Un peu après vingt heures, je file. Dans mon sac, un pantalon noir, une chemise blanche (toute neuve des soldes), des boutons de manchette toucan (irlandais, donc) et du gel (que j'oublie toujours).

Après vingt minutes de marche, ou trois de métro, j'arrive au Théo Théâtre. Bonjour au monsieur de l'accueil et question rituelle : il y a beaucoup de monde ce soir ? en espérant toujours un c'est plein. Hier, il n'y avait que quatre réservations. Aïe. C'est la première fois depuis le début de la saison.

Les autres de la compagnie -quatre comédiens, un lumière, un critique- arrivent petit à petit. Bonsoir, bonsoir. Bonne journée ? Bon week-end ?

Au bout de vingt minutes, le spectacle nous précédant est terminé, nous allons nous préparer en coulisse. Habillage, coiffage, maquillage.

Ensuite, vingt minutes d'échauffement. D'abord individuel -travail corporel, travail de la voix- puis en groupe -écoute, construction...

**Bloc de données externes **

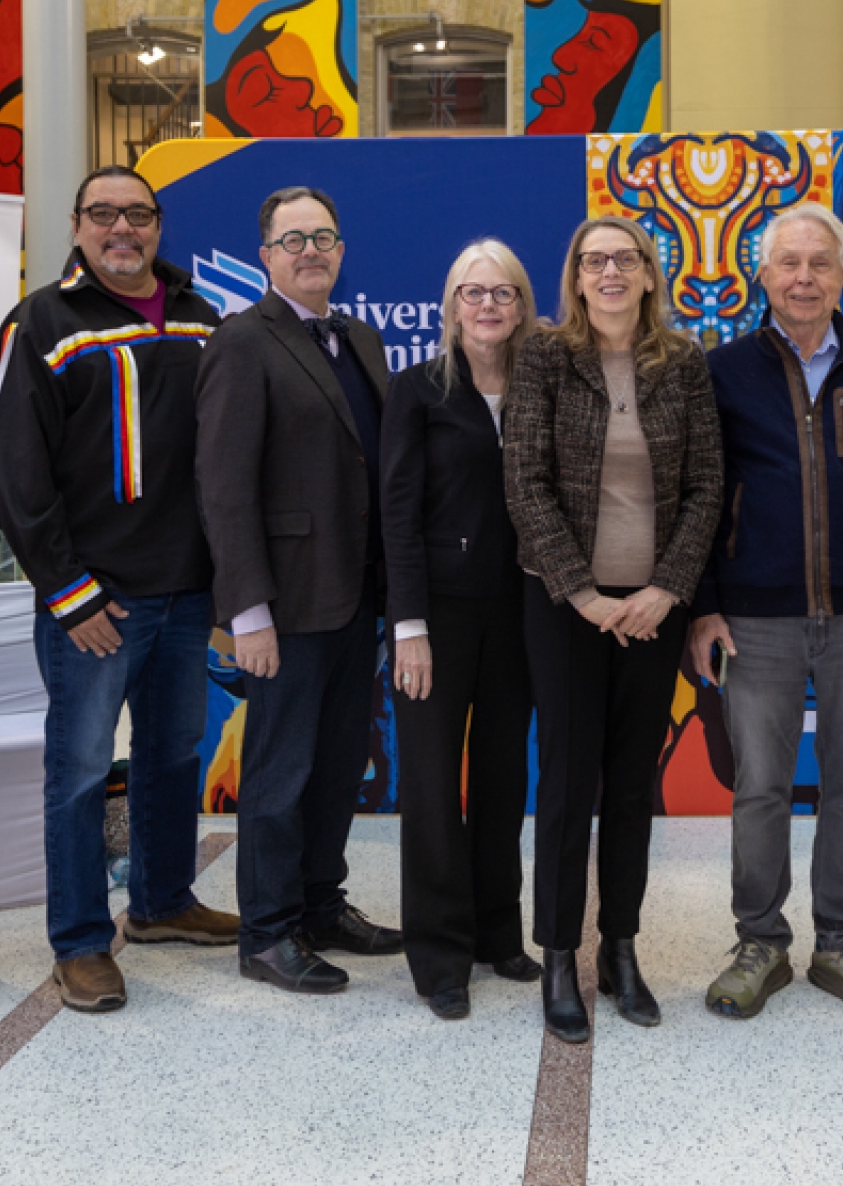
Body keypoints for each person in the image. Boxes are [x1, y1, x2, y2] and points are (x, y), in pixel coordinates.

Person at [0, 167, 238, 1016]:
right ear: (77, 224)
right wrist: (70, 593)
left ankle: (163, 901)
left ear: (159, 225)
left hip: (187, 591)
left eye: (137, 213)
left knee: (173, 755)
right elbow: (17, 476)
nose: (121, 227)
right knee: (82, 768)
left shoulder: (205, 316)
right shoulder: (41, 323)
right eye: (104, 213)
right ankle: (81, 941)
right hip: (96, 601)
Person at [688, 205, 843, 1025]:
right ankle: (759, 940)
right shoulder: (720, 372)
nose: (804, 277)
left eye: (820, 264)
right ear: (761, 275)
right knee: (758, 788)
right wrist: (702, 607)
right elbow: (695, 499)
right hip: (754, 621)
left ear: (841, 275)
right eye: (788, 263)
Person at [504, 213, 723, 1043]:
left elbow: (707, 483)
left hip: (652, 609)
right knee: (565, 783)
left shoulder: (684, 362)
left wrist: (668, 588)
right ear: (575, 276)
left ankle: (620, 948)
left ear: (646, 273)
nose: (608, 273)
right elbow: (524, 482)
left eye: (622, 258)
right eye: (593, 261)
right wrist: (584, 593)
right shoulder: (544, 358)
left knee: (633, 782)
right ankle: (559, 953)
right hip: (565, 607)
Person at [197, 186, 405, 995]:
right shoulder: (242, 342)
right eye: (293, 239)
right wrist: (247, 611)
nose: (310, 250)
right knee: (280, 774)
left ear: (342, 250)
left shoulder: (361, 338)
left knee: (336, 763)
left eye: (324, 236)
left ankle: (321, 902)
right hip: (282, 606)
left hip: (356, 598)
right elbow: (222, 485)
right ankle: (268, 930)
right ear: (267, 256)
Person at [384, 240, 544, 1020]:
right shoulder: (416, 390)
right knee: (432, 785)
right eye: (471, 292)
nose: (487, 305)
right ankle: (441, 956)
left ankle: (496, 932)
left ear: (522, 305)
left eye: (503, 292)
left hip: (521, 613)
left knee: (504, 777)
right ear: (449, 307)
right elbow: (396, 513)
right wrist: (406, 625)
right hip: (436, 618)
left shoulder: (542, 387)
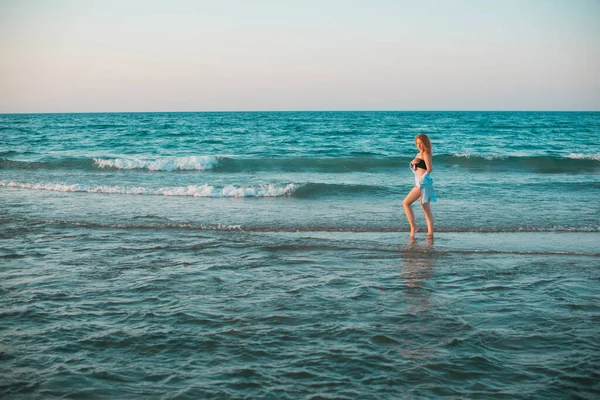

Il est presque l'heure quand le type de l'accueil nous demande si nous sommes prêts. Il n'y a plus qu'à se répartir les rôles dans l'entrée, déterminer qui fera l'introduction et la conclusion. Puis nous filons en coulisse. Quelqu'un crie merde ! et les portes du théâtre s'ouvrent. Les spectateurs entrent -finalement, ils étaient dix, c'est peu, ça change, c'est plus difficile- et s'asseoient tandis que nous ne pouvons que chuchoter... Tension maximale. Pourvu que le public apprécie. Pourvu que les impros marchent. Pourvu que... Généralement, à cet instant, je ne fais pas le fier...

Neuf heures vingt. Les lumières dans la salle s'éteignent. Une voix enregistrée dit nous vous remercions de penser à rebrancher vos téléphones portables en quittant la salle et nous vous souhaitons un bon spectacle. Dans le noir, le premier comédien entre, la musique démarre, puis la lumière et c'est parti pour une heure vingt de bonheur...

Hier soir, il y avait sur scène une armée soumise à l'autogestion, un torrero décorateur, un glaçon qui fond, une épreuve initiatique tibétaine, un débat politique, une poupée rebelle, un coiffeur pour footballeur, des tortues intermittentes du spectacle, des philosophes au réveil, un ralenti et j'en oublie...

Onze heures moins vingt, le spectacle est fini, nous redescendons en coulisses, épuisés, mais heureux... C'était une belle soirée.